#### Passage
··········

Kathleen Alexander

Hertz Fellow: Kathleen Alexander
School

Massachusetts Institute of Technology

Area of Study

Materials Science and Engineering

Fellowship Years

2013 - 2016

Kathleen Alexander received her PhD at MIT in the Department of Materials Science and Engineering studying microstructural defects in materials. At the age of 16, she realized that she wanted to pursue a career in science and engineering after creating a business model for a composting and recycling company. In the process, she came to the realization that science, a pursuit which she had not previously had any interest in, was the key to solving the world's most difficult challenges. To this end, she decided that she wanted to spend her life developing the technology that would eradicate landfills from this planet. Kathleen began her study of science and engineering at a community college in Sacramento, California. In 2008, she was accepted to MIT as a transfer student where she completed a bachelor's degree in materials science and engineering. In her final semester as an undergraduate, Kathleen designed a project to model plasma arc gasification of municipal solid waste and investigate this technology as a potential means of waste management. This project was particularly fulfilling as it allowed her to work towards a solution to the problem that had first inspired her to pursue a career in science and engineering.

··········

#### Data below
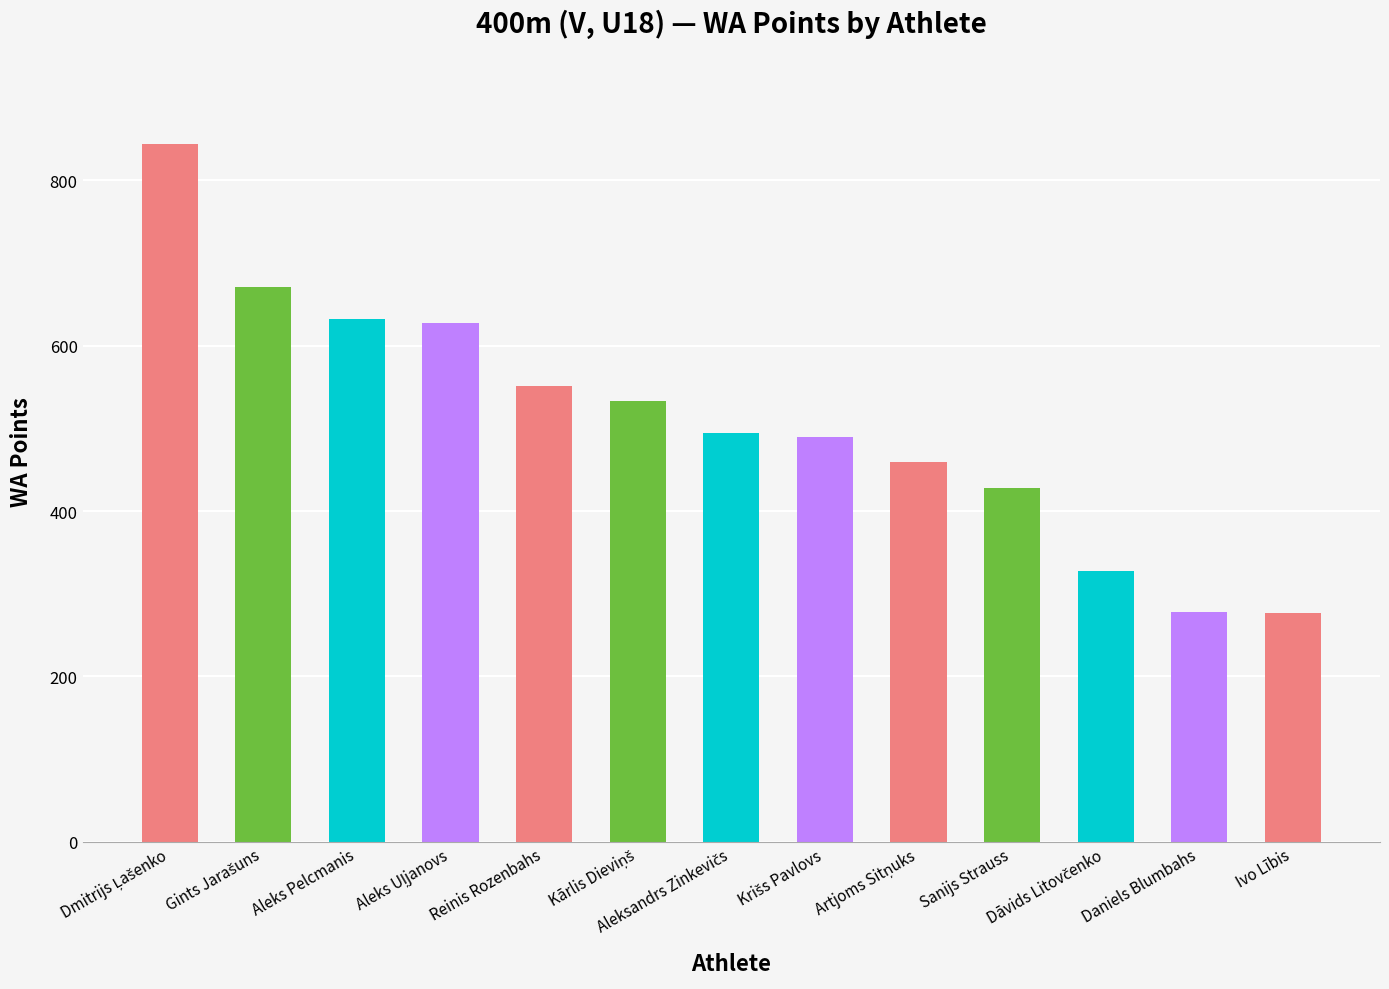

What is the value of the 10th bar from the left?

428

··········

Resume the profile of Kathleen Alexander, picking up right after its final sentence.

In her PhD work, Kathleen developed a new off-lattice kinetic Monte Carlo method for modeling the kinetic behavior or complex microstructural defects like grain boundaries on experimentally relevant time and temperature scales. This work will help advance the field of grain boundary engineering, a technique that has shown great promise for vastly improving performance properties, such as corrosion and cracking resistance, of metals and ceramics. After finishing her PhD, Kathleen began working at a start-up in Cambridge, MA where she is continuing to pursue research projects related to the development and implementation of sustainable technologies that will have a high impact on the movement towards global sustainability. She plans to continue engaging with the local community to inspire the next generation of scientists and engineers.

Kathleen is from Corvallis, Oregon.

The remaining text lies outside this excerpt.